Crook was born into a farm family on September 8, 1828, near Taylorsville, Ohio, not far from Dayton. Graduating from West Point on July 1, 1852, he stood 38th in a class of 43 and received a commission as a brevet second lieutenant in the 4th Infantry. He spent the first part of his military career in the Northwest fighting Indian tribes. It was in this region and time that Crook learned how to operate under frontier conditions that often left his raw, unseasoned troops short of supplies.
Considered by many historians to be the U.S. Army’s greatest Indian fighter, George Crook earned that reputation by developing a respect for his enemy that carried over into his relationships with Native Americans off the battlefield as well.
“When they were pushed beyond endurance and would go on the warpath, we had to fight when our sympathies were with the Indians.” Crook later said. Nevertheless, he led successful campaigns against the Shoshone and Nez Perce and others in Washington, Oregon and California.
Crook commanded by example, often being first to rise in the morning and first in the saddle. His unique Indian fighting style included extensive use of Indian scouts, a relentless pursuit of Indians on their own territory and willingness to negotiate rather than engage in battle.
The outbreak of the Civil War in 1861 brought Crook back to the East, where he was promoted to captain and served in guerrilla actions in West Virginia at the battles of Second Bull Run and Chickamauga. He was brevetted Major General of Volunteers in July 1864 and put in command of the Army of West Virginia. In late February 1865, he was captured by Confederate guerrillas but was exchanged the next month. He was brevetted Brigadier and Major General, U.S. Army on March 14, 1865.
After Civil War service, Crook was awarded the rank of lieutenant colonel and sent back to the Pacific Northwest to subdue the Paiute. After a successful two-year campaign there, President Ulysses S. Grant personally placed him in charge of Arizona Territory to end hostilities between the Apaches and whites by placing the Apache on reservations.
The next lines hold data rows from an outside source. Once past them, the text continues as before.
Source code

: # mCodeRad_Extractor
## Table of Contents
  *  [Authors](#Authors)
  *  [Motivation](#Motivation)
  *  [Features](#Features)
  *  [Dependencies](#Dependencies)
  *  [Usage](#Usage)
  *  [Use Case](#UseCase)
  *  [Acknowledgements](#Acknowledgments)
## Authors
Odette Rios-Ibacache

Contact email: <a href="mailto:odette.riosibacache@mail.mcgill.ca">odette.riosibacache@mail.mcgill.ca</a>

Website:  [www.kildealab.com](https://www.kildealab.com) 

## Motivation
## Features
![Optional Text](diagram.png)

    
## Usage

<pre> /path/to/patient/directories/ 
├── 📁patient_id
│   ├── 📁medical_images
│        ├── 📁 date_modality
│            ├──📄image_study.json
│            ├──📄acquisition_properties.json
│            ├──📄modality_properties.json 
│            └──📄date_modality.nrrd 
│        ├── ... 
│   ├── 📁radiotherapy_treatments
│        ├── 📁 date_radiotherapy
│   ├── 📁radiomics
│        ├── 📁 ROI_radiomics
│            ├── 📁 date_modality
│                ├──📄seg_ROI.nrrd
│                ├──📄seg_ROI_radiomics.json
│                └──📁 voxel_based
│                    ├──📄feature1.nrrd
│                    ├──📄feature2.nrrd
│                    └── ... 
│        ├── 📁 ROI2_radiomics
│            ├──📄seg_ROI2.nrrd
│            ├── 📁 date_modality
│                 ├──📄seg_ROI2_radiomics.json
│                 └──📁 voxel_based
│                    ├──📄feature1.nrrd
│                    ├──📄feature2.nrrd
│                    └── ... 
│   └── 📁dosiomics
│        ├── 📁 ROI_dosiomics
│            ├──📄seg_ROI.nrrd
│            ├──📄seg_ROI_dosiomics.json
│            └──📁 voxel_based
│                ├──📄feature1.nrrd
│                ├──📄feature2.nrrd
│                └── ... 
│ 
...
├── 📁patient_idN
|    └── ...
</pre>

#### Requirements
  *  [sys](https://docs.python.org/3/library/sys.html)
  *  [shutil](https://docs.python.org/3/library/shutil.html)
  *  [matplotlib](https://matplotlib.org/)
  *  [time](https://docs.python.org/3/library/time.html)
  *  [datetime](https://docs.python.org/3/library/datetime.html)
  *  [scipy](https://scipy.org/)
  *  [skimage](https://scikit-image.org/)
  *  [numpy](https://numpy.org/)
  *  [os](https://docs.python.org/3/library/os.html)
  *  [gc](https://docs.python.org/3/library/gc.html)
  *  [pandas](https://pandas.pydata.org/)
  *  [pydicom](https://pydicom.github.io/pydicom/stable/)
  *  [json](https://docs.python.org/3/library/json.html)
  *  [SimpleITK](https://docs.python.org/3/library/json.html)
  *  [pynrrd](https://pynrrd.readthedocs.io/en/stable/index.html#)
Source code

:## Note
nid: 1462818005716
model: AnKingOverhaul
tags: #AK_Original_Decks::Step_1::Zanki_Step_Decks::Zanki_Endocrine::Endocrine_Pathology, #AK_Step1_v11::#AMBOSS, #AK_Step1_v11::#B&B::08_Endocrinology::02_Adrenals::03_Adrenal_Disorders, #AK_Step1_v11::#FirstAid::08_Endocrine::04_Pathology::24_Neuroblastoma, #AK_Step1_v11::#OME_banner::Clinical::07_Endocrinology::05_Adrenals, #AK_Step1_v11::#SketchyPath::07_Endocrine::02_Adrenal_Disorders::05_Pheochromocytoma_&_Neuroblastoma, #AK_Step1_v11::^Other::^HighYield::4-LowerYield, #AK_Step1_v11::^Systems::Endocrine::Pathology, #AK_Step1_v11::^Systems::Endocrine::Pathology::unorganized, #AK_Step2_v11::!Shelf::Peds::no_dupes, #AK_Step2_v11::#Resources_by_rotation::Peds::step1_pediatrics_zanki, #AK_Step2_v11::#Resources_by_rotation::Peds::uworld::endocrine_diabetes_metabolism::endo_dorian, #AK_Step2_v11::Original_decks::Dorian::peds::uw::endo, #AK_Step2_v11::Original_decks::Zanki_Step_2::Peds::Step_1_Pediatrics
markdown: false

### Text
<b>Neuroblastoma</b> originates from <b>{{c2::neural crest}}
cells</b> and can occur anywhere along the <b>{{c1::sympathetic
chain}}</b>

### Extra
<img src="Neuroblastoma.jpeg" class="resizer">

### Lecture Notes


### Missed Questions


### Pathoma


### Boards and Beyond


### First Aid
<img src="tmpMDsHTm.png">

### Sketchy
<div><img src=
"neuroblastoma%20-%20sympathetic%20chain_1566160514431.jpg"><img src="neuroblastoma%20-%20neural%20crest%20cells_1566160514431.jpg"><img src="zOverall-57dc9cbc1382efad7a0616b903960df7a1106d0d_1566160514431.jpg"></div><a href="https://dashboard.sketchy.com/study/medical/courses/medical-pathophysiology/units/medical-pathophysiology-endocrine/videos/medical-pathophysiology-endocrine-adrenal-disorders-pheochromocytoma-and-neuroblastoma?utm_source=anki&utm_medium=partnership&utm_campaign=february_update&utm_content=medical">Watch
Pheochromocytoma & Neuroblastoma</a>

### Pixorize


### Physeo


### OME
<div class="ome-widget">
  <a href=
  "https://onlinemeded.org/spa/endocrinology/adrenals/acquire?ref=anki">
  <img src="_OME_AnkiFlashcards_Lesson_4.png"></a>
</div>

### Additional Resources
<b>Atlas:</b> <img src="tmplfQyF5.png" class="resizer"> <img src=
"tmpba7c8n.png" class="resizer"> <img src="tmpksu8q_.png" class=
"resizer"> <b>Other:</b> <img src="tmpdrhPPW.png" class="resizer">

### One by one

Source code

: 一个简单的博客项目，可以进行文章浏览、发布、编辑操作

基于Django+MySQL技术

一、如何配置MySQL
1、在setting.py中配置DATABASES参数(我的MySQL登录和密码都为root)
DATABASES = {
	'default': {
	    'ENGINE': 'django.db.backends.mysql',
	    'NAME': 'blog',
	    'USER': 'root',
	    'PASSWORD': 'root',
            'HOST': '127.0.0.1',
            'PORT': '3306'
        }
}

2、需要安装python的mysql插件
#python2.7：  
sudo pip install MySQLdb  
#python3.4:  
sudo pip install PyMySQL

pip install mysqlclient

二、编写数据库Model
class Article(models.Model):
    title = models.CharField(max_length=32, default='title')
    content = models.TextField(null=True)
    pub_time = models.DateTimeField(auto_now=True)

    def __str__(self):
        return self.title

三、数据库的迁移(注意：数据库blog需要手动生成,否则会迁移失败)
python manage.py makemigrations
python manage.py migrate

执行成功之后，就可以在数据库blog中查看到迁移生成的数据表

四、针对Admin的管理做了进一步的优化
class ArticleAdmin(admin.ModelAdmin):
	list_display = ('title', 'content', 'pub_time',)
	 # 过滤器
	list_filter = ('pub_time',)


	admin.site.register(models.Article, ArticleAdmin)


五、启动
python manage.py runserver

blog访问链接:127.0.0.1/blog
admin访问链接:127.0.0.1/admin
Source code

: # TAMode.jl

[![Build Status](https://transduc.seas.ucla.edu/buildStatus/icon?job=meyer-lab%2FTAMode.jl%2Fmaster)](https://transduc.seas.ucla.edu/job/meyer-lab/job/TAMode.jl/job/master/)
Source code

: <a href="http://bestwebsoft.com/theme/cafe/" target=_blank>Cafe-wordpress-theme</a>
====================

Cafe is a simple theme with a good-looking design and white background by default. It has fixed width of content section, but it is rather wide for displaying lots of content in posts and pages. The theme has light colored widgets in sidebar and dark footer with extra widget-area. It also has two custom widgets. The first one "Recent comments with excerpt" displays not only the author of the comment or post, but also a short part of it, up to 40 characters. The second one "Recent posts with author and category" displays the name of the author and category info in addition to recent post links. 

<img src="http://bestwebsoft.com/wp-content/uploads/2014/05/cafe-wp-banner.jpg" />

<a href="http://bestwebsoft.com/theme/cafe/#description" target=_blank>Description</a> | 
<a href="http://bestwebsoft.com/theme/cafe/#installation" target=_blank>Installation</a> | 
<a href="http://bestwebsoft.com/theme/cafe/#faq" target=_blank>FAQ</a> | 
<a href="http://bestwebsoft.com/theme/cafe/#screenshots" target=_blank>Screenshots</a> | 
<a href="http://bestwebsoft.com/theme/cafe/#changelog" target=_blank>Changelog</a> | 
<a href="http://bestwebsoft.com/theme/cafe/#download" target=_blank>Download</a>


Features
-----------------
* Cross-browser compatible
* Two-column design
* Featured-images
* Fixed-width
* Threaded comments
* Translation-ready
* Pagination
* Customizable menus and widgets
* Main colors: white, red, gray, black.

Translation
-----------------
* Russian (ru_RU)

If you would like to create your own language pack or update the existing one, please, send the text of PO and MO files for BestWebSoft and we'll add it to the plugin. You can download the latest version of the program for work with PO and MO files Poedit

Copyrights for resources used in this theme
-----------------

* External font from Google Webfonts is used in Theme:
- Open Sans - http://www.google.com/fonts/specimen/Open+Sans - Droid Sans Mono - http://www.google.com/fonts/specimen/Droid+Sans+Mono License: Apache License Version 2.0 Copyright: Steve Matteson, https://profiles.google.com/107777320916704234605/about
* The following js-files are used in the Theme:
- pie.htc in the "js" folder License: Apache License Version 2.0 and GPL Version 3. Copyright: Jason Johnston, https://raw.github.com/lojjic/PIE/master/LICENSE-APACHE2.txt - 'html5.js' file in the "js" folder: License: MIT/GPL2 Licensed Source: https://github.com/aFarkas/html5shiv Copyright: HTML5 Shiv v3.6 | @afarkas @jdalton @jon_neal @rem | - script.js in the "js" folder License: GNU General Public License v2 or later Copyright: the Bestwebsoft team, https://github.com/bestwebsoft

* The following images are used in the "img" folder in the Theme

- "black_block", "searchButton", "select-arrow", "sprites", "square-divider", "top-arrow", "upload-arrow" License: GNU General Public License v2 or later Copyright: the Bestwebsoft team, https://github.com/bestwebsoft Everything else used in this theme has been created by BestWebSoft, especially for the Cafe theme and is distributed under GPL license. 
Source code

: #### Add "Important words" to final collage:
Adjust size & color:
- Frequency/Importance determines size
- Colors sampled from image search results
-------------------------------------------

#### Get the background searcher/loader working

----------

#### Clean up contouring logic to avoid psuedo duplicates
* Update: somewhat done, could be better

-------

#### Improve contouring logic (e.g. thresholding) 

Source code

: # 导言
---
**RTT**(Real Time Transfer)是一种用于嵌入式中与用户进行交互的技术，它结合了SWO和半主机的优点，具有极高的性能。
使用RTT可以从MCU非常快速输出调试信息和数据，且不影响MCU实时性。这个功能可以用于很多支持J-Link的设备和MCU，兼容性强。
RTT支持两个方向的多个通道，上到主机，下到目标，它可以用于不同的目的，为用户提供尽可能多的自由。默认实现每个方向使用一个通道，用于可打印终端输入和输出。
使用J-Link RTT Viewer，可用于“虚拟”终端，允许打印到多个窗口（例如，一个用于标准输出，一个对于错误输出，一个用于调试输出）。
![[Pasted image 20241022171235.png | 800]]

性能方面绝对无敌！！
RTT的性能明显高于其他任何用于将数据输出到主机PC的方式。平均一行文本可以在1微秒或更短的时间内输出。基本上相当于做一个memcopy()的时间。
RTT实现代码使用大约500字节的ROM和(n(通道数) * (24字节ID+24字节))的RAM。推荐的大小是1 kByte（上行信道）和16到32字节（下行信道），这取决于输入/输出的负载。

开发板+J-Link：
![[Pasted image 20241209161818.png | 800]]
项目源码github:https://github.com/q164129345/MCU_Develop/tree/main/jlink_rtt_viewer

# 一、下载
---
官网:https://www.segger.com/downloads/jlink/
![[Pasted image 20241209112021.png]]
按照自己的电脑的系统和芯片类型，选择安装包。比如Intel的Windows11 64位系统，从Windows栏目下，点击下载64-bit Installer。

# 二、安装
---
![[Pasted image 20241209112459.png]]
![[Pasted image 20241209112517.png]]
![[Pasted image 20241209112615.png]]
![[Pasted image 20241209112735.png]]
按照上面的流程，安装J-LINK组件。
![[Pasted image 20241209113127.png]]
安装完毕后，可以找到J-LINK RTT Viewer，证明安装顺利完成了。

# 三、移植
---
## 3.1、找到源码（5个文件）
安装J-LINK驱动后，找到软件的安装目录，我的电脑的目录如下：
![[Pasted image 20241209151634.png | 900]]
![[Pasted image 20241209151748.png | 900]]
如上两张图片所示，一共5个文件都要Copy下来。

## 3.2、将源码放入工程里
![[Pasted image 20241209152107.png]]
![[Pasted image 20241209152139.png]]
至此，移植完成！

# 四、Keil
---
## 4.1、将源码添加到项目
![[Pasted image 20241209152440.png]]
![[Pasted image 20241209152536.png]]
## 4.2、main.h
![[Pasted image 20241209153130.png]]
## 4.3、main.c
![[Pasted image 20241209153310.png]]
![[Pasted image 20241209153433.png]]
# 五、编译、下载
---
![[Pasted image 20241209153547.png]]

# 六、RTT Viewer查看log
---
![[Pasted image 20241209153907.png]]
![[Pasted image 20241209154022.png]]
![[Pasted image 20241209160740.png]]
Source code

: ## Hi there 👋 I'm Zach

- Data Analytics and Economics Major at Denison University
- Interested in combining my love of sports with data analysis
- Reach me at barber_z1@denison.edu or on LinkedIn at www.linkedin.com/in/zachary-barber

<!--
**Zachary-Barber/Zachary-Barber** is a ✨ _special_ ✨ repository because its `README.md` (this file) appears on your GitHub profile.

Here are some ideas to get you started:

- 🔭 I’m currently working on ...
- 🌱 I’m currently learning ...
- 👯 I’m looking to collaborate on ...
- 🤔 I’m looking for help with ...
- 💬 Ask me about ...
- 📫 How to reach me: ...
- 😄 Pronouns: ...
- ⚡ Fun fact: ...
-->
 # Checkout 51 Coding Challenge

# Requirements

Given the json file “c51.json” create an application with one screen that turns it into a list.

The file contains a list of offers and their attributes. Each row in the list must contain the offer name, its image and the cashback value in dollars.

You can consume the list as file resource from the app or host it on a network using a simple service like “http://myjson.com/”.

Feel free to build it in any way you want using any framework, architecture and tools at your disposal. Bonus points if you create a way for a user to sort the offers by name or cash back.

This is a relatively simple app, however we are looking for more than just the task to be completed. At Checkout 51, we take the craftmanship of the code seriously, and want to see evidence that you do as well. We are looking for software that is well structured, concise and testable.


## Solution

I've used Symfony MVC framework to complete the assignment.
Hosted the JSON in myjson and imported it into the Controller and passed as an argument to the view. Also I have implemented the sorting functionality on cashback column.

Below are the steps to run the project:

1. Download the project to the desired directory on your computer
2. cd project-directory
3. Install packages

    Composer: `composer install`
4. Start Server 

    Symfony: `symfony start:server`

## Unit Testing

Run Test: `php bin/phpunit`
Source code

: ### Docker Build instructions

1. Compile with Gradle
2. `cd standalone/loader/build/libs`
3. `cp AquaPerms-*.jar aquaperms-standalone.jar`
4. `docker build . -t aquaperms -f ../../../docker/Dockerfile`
Crook offered a simple philosophy to the Indians he encountered —it did not matter who had started the trouble, but it must not continue. He told them he would protect them from bad whites, but the chiefs would have to protect the whites from bad Indians. If they let the bad Indians raid and steal and kill, it would be impossible to protect Indians who obeyed the law.
Crook knew more whites were coming, and Indians could no longer live on wild game, which was already beginning to disappear. He believed that until the Indians learned the ways of white society they would be safe only on reservations. And he believed that as soon as the two races stopped fighting and came to trust each other, the Indians would be able to go anywhere to live and work. Crook promised he would try to find work for Indians who wanted it, and those workers would be paid the same wages as whites. He also said that all promises he made would be written down and copies would be given to the chiefs. By the fall of 1872, Crook had brought peace to the Arizona Territory after crafting a treaty with Cochise, which the chief kept until his death two years later.
President Grant promoted Crook to brigadier general and he remained in Arizona two more years, upgrading military facilities and championing humane treatment of the Apache and other tribes. Though Crook was opposed to sending Indian children to boarding schools in the East, he was thwarted in efforts to establish schools on all reservations.
Captain John Bourke described Crook as “An ideal soldier in every sense. He stood about six feet in his stockings, was straight as an arrow, broad shouldered, lithe, sinewy as a cat, and able to bear any amount of fatigue…. His personal appearance was impressive but without the slightest suggestion of the pompous and overdressed military man; he was plain as an old stick, and looked more like an honest country squire than the commander of a warlike expedition . . . He was essentially a man of action, and spoke but little, and to the point . . . He never used profanity and indulged in no equivocal language.